> _SUPPLIED RECORDS_:
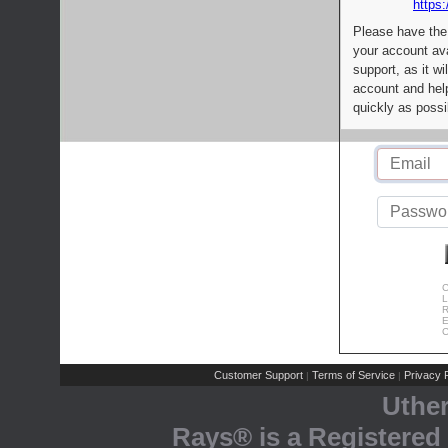
https:
Please have the
your account av
support, as it wi
account and help
quickly as possi
C
L
R
E
C
Customer Support
Terms of Service
Privacy P
|
|
Uthe
Rays® is a Registered 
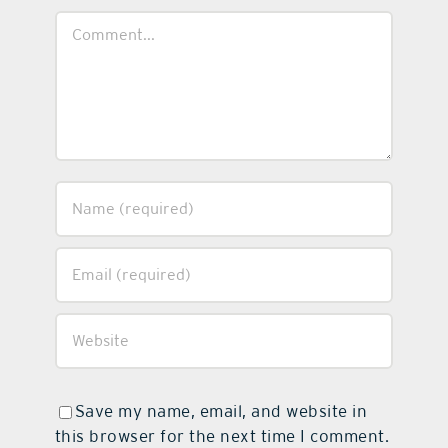
Comment
Save my name, email, and website in
this browser for the next time I comment.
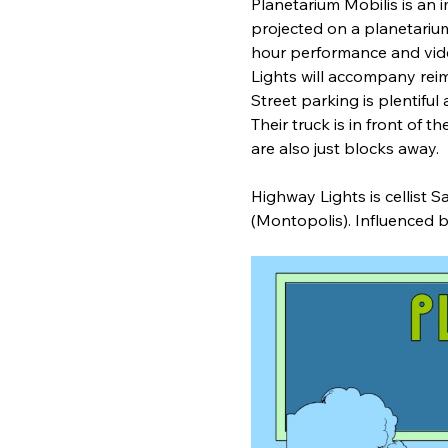
Planetarium Mobilis is an 
projected on a planetarium
hour performance and video 
Lights will accompany rei
Street parking is plentiful 
Their truck is in front of 
are also just blocks away.    
Highway Lights is cellist
(Montopolis). Influenced b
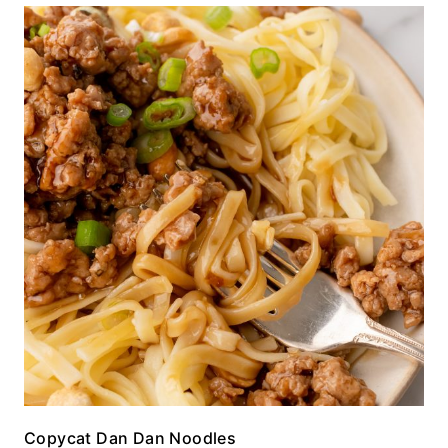
Copycat Dan Dan Noodles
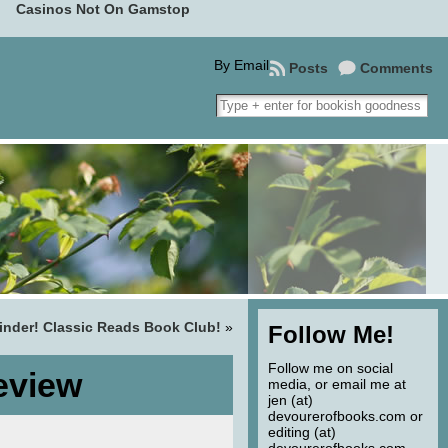
Casinos Not On Gamstop
By Email
Posts
Comments
nder! Classic Reads Book Club!
»
Follow Me!
Follow me on social
eview
media, or email me at
jen (at)
devourerofbooks.com or
editing (at)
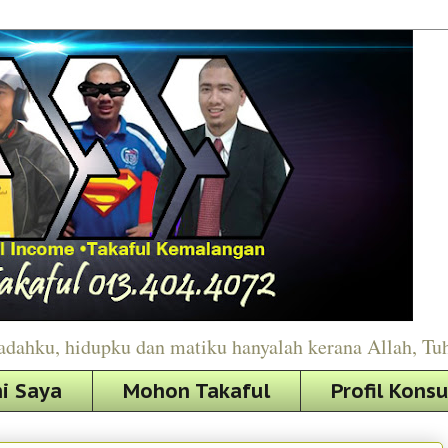
adahku, hidupku dan matiku hanyalah kerana Allah, Tu
i Saya
Mohon Takaful
Profil Kons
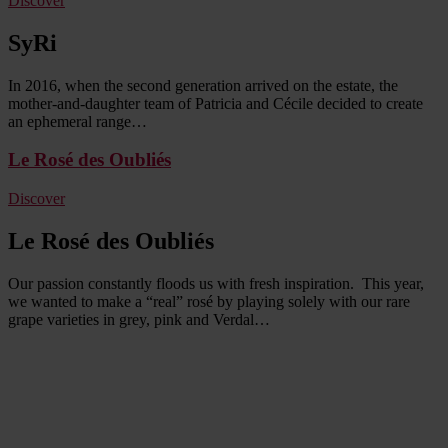
Discover
SyRi
In 2016, when the second generation arrived on the estate, the
mother-and-daughter team of Patricia and Cécile decided to create
an ephemeral range…
Le Rosé des Oubliés
Discover
Le Rosé des Oubliés
Our passion constantly floods us with fresh inspiration. This year,
we wanted to make a “real” rosé by playing solely with our rare
grape varieties in grey, pink and Verdal…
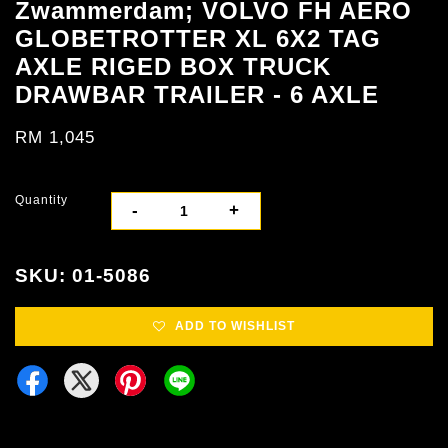
Zwammerdam; VOLVO FH AERO
GLOBETROTTER XL 6X2 TAG
AXLE RIGED BOX TRUCK
DRAWBAR TRAILER - 6 AXLE
RM 1,045
Quantity
-
+
SKU: 01-5086
ADD TO WISHLIST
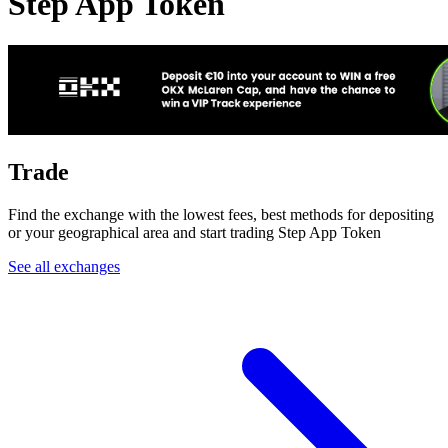
Step App Token
Trade
Find the exchange with the lowest fees, best methods for depositing
or your geographical area and start trading Step App Token
See all exchanges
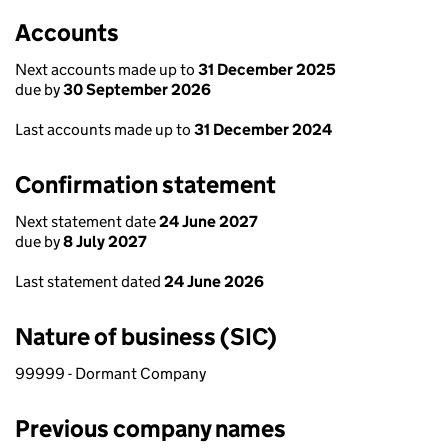
Accounts
Next accounts made up to
31 December 2025
due by
30 September 2026
Last accounts made up to
31 December 2024
Confirmation statement
Next statement date
24 June 2027
due by
8 July 2027
Last statement dated
24 June 2026
Nature of business (SIC)
99999 - Dormant Company
Previous company names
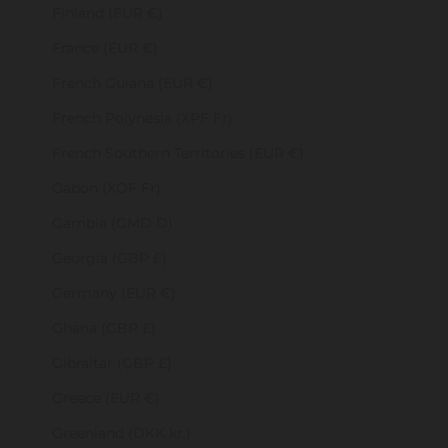
Finland (EUR €)
France (EUR €)
French Guiana (EUR €)
French Polynesia (XPF Fr)
French Southern Territories (EUR €)
Gabon (XOF Fr)
Gambia (GMD D)
Georgia (GBP £)
Germany (EUR €)
Ghana (GBP £)
Gibraltar (GBP £)
Greece (EUR €)
Greenland (DKK kr.)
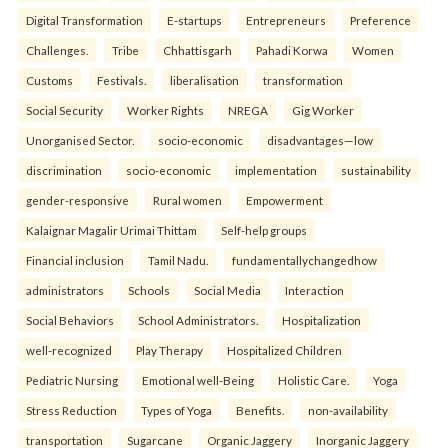
Digital Transformation
E-startups
Entrepreneurs
Preference
Challenges.
Tribe
Chhattisgarh
Pahadi Korwa
Women
Customs
Festivals.
liberalisation
transformation
Social Security
Worker Rights
NREGA
Gig Worker
Unorganised Sector.
socio-economic
disadvantages—low
discrimination
socio-economic
implementation
sustainability
gender-responsive
Rural women
Empowerment
Kalaignar Magalir Urimai Thittam
Self-help groups
Financial inclusion
Tamil Nadu.
fundamentallychangedhow
administrators
Schools
Social Media
Interaction
Social Behaviors
School Administrators.
Hospitalization
well-recognized
Play Therapy
Hospitalized Children
Pediatric Nursing
Emotional well-Being
Holistic Care.
Yoga
Stress Reduction
Types of Yoga
Benefits.
non-availability
transportation
Sugarcane
Organic Jaggery
Inorganic Jaggery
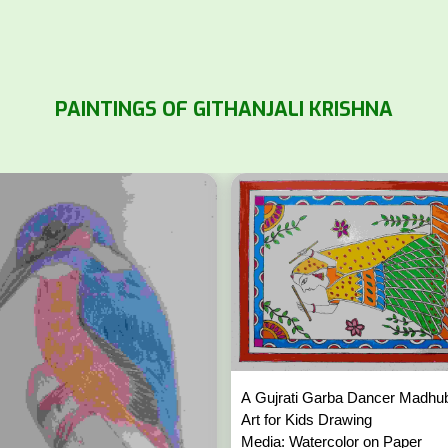
PAINTINGS OF GITHANJALI KRISHNA
A Gujrati Garba Dancer Madhu
Art for Kids Drawing
Media: Watercolor on Paper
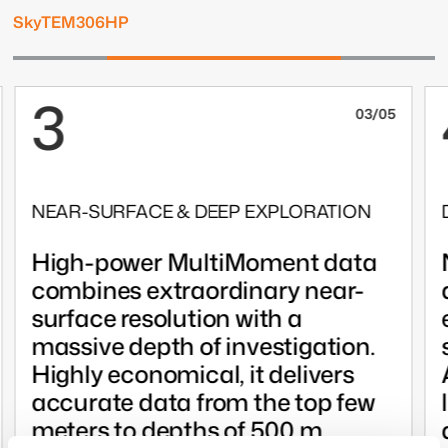
SkyTEM306HP
3
03/05
NEAR-SURFACE & DEEP EXPLORATION
High-power MultiMoment data
combines extraordinary near-
surface resolution with a
massive depth of investigation.
Highly economical, it delivers
accurate data from the top few
meters to depths of 500 m.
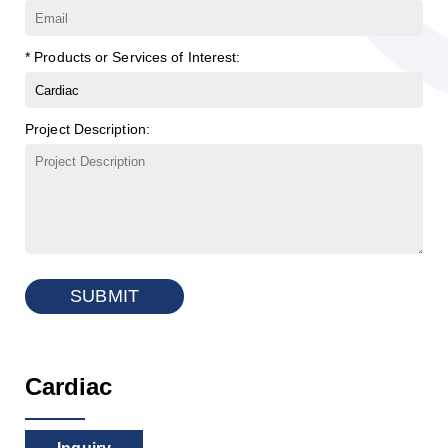
* Products or Services of Interest:
Project Description:
SUBMIT
Cardiac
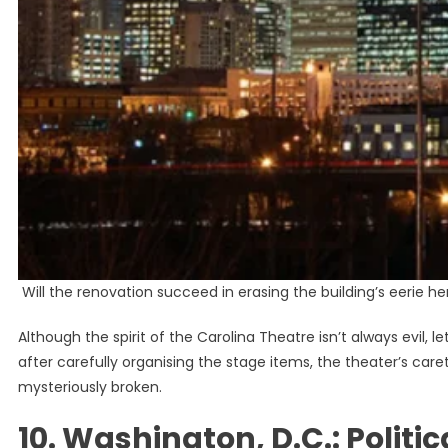
Will the renovation succeed in erasing the building’s eerie h
Although the spirit of the Carolina Theatre isn’t always evil,
after carefully organising the stage items, the theater’s care
mysteriously broken.
10. Washington, D.C.: Politic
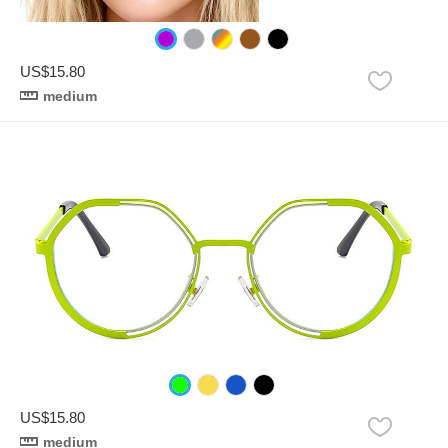
US$15.80
medium
US$15.80
medium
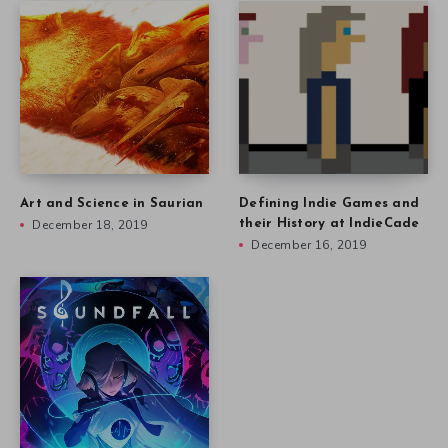
Art and Science in Saurian
Defining Indie Games and
December 18, 2019
their History at IndieCade
December 16, 2019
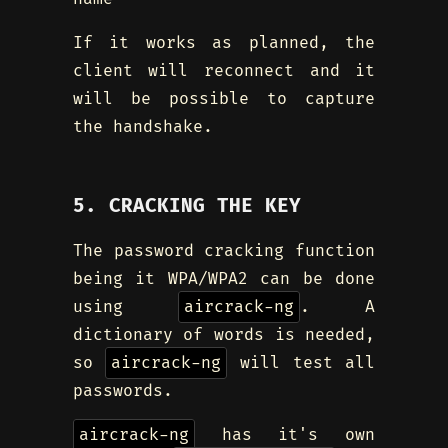
If it works as planned, the
client will reconnect and it
will be possible to capture
the handshake.
5. CRACKING THE KEY
The password cracking function
being it WPA/WPA2 can be done
using
aircrack-ng
. A
dictionary of words is needed,
so
aircrack-ng
will test all
passwords.
aircrack-ng
has it's own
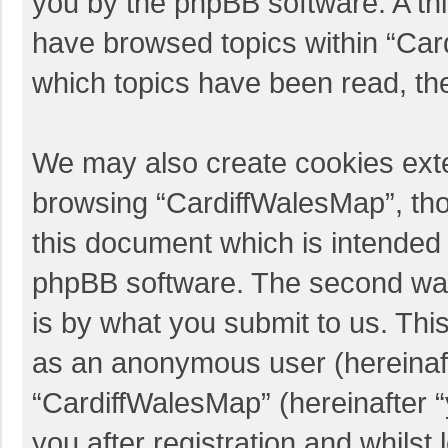
you by the phpBB software. A thi
have browsed topics within “Car
which topics have been read, th
We may also create cookies exte
browsing “CardiffWalesMap”, tho
this document which is intended 
phpBB software. The second way 
is by what you submit to us. This
as an anonymous user (hereinaft
“CardiffWalesMap” (hereinafter 
you after registration and whilst 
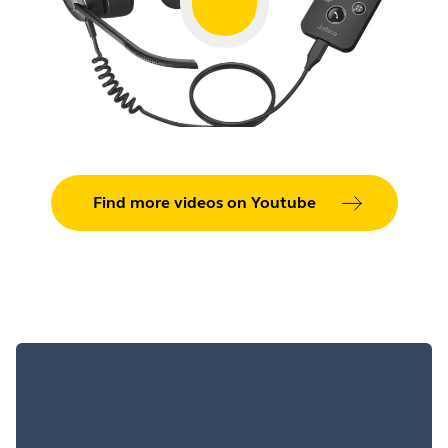
Jabra
Smart
Showing 5 of 64
Find more videos on Youtube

> _JOB ITEM_: Swap every "aircrack-ng" in the rows above for "hashcat" and write all the rows out again with nothing else altered. Give only the text and leave out the pictures.

> _RESULT OF THIS EXERCISE_:
https:
Please have the
your account av
support, as it wi
account and help
quickly as possi
C
L
R
E
C
Customer Support
Terms of Service
Privacy P
|
|
Uthe
Rays® is a Registered 
Comment
Save my name, email, and website in
this browser for the next time I comment.
Planetarium Mobilis is an 
projected on a planetarium
hour performance and video 
Lights will accompany rei
Street parking is plentiful 
Their truck is in front of 
are also just blocks away.    
Highway Lights is cellist
(Montopolis). Influenced b
Copycat Dan Dan Noodles
Casinos Not On Gamstop
By Email
Posts
Comments
nder! Classic Reads Book Club!
»
Follow Me!
Follow me on social
eview
media, or email me at
jen (at)
devourerofbooks.com or
editing (at)
adahku, hidupku dan matiku hanyalah kerana Allah, Tu
i Saya
Mohon Takaful
Profil Kons
Discover
SyRi
In 2016, when the second generation arrived on the estate, the
mother-and-daughter team of Patricia and Cécile decided to create
an ephemeral range…
Le Rosé des Oubliés
Discover
Le Rosé des Oubliés
Our passion constantly floods us with fresh inspiration. This year,
we wanted to make a “real” rosé by playing solely with our rare
grape varieties in grey, pink and Verdal…
Zwammerdam; VOLVO FH AERO
GLOBETROTTER XL 6X2 TAG
AXLE RIGED BOX TRUCK
DRAWBAR TRAILER - 6 AXLE
RM 1,045
Quantity
-
+
SKU: 01-5086
ADD TO WISHLIST
Step App Token
Trade
Find the exchange with the lowest fees, best methods for depositing
or your geographical area and start trading Step App Token
See all exchanges
Accounts
Next accounts made up to
31 December 2025
due by
30 September 2026
Last accounts made up to
31 December 2024
Confirmation statement
Next statement date
24 June 2027
due by
8 July 2027
Last statement dated
24 June 2026
Nature of business (SIC)
99999 - Dormant Company
Previous company names
Finland (EUR €)
France (EUR €)
French Guiana (EUR €)
French Polynesia (XPF Fr)
French Southern Territories (EUR €)
Gabon (XOF Fr)
Gambia (GMD D)
Georgia (GBP £)
Germany (EUR €)
Ghana (GBP £)
Gibraltar (GBP £)
Greece (EUR €)
Greenland (DKK kr.)
Digital Transformation
E-startups
Entrepreneurs
Preference
Challenges.
Tribe
Chhattisgarh
Pahadi Korwa
Women
Customs
Festivals.
liberalisation
transformation
Social Security
Worker Rights
NREGA
Gig Worker
Unorganised Sector.
socio-economic
disadvantages—low
discrimination
socio-economic
implementation
sustainability
gender-responsive
Rural women
Empowerment
Kalaignar Magalir Urimai Thittam
Self-help groups
Financial inclusion
Tamil Nadu.
fundamentallychangedhow
administrators
Schools
Social Media
Interaction
Social Behaviors
School Administrators.
Hospitalization
well-recognized
Play Therapy
Hospitalized Children
Pediatric Nursing
Emotional well-Being
Holistic Care.
Yoga
Stress Reduction
Types of Yoga
Benefits.
non-availability
transportation
Sugarcane
Organic Jaggery
Inorganic Jaggery
PAINTINGS OF GITHANJALI KRISHNA
A Gujrati Garba Dancer Madhu
Art for Kids Drawing
Media: Watercolor on Paper
SkyTEM306HP
3
03/05
NEAR-SURFACE & DEEP EXPLORATION
High-power MultiMoment data
combines extraordinary near-
surface resolution with a
massive depth of investigation.
Highly economical, it delivers
accurate data from the top few
meters to depths of 500 m.
* Products or Services of Interest:
Project Description:
SUBMIT
Cardiac
Will the renovation succeed in erasing the building’s eerie h
Although the spirit of the Carolina Theatre isn’t always evil,
after carefully organising the stage items, the theater’s care
mysteriously broken.
10. Washington, D.C.: Politic
US$15.80
medium
US$15.80
medium
Art and Science in Saurian
Defining Indie Games and
December 18, 2019
their History at IndieCade
December 16, 2019
If it works as planned, the
client will reconnect and it
will be possible to capture
the handshake.
5. CRACKING THE KEY
The password cracking function
being it WPA/WPA2 can be done
using
hashcat
. A
dictionary of words is needed,
so
hashcat
will test all
passwords.
hashcat
has it's own
you by the phpBB software. A thi
have browsed topics within “Car
which topics have been read, th
We may also create cookies exte
browsing “CardiffWalesMap”, tho
this document which is intended 
phpBB software. The second way 
is by what you submit to us. This
as an anonymous user (hereinaft
“CardiffWalesMap” (hereinafter 
you after registration and whilst 
Jabra
Smart
Showing 5 of 64
Find more videos on Youtube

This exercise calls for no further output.